- **Directions**
Required from the data below: the exact lines starting at the line containing "0: (242, 407)" and ending at the line containing "22: (315, 283)", with both ends kept and all pictures dropped.

(Recorded data)

===

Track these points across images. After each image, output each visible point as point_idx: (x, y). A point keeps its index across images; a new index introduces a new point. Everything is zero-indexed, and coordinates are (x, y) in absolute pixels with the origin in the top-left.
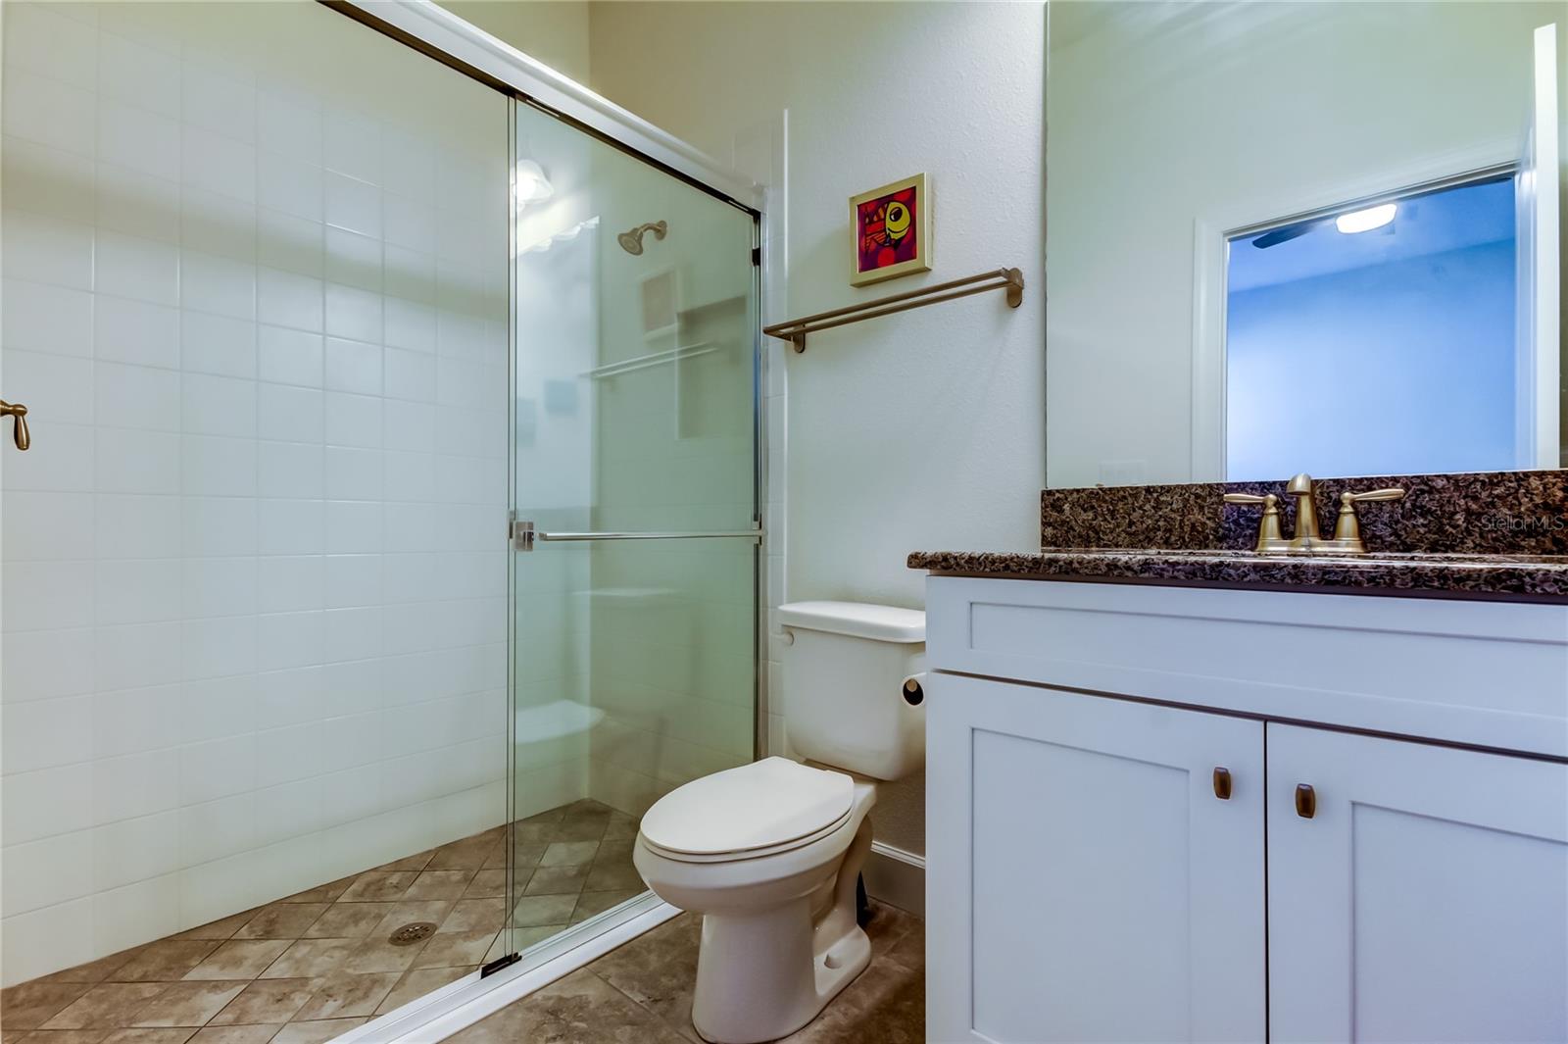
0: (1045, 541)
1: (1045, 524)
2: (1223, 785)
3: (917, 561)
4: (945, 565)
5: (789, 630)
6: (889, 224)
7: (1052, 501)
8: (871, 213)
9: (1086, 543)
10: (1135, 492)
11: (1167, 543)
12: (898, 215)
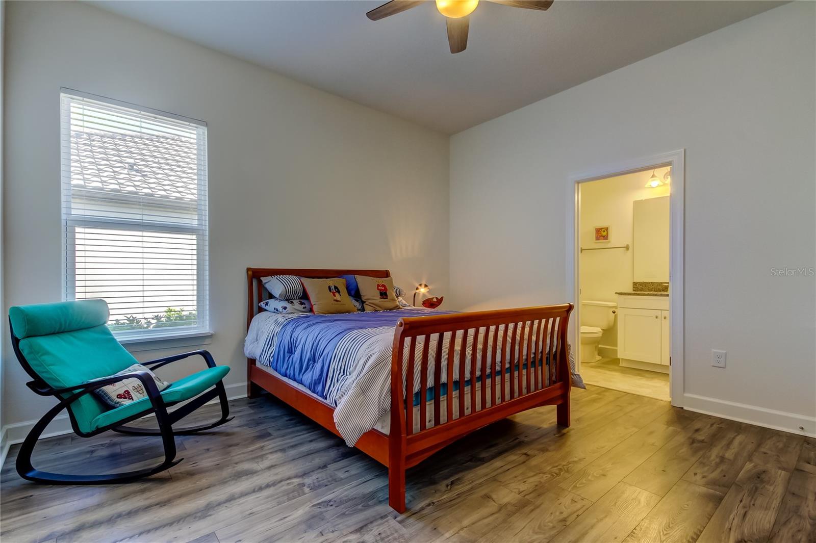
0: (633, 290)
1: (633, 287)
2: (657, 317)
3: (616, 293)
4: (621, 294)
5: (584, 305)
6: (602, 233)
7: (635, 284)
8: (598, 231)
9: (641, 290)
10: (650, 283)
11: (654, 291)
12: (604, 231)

===

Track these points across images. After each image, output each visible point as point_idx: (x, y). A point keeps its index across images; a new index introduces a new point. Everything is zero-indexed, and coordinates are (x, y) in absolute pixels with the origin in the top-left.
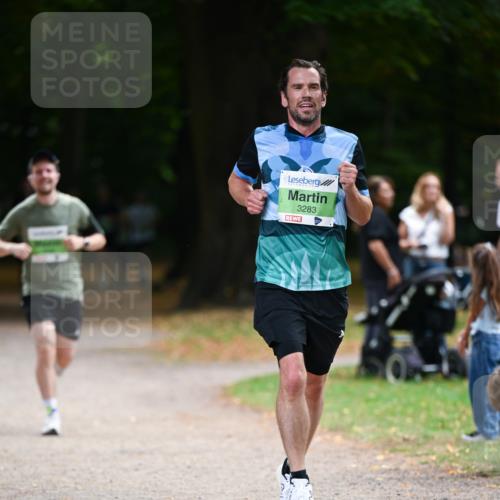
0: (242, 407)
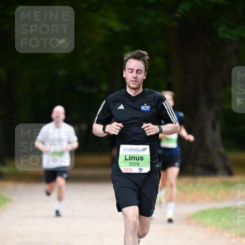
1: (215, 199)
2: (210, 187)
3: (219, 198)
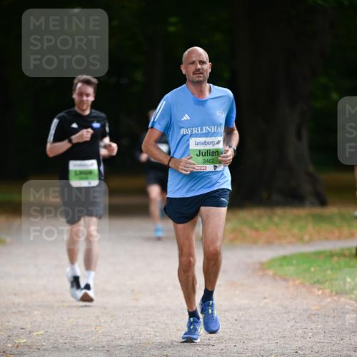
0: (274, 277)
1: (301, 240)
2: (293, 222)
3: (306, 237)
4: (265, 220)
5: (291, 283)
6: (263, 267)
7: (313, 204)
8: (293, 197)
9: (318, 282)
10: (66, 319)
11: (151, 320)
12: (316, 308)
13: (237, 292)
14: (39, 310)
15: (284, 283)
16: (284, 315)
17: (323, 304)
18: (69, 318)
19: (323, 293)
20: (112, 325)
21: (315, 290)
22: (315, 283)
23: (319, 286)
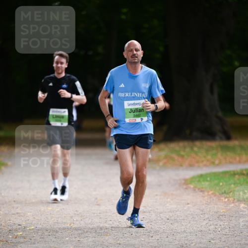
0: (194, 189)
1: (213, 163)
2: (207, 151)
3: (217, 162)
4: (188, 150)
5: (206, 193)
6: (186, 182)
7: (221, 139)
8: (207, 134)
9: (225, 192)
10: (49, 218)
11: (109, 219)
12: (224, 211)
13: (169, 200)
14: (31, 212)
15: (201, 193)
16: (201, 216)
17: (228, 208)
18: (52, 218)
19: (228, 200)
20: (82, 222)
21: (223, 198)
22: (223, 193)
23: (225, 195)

===

- **Solved exercise**
0: (242, 407)
1: (215, 199)
2: (210, 187)
3: (219, 198)
0: (274, 277)
1: (301, 240)
2: (293, 222)
3: (306, 237)
4: (265, 220)
5: (291, 283)
6: (263, 267)
7: (313, 204)
8: (293, 197)
9: (318, 282)
10: (66, 319)
11: (151, 320)
12: (316, 308)
13: (237, 292)
14: (39, 310)
15: (284, 283)
16: (284, 315)
17: (323, 304)
18: (69, 318)
19: (323, 293)
20: (112, 325)
21: (315, 290)
22: (315, 283)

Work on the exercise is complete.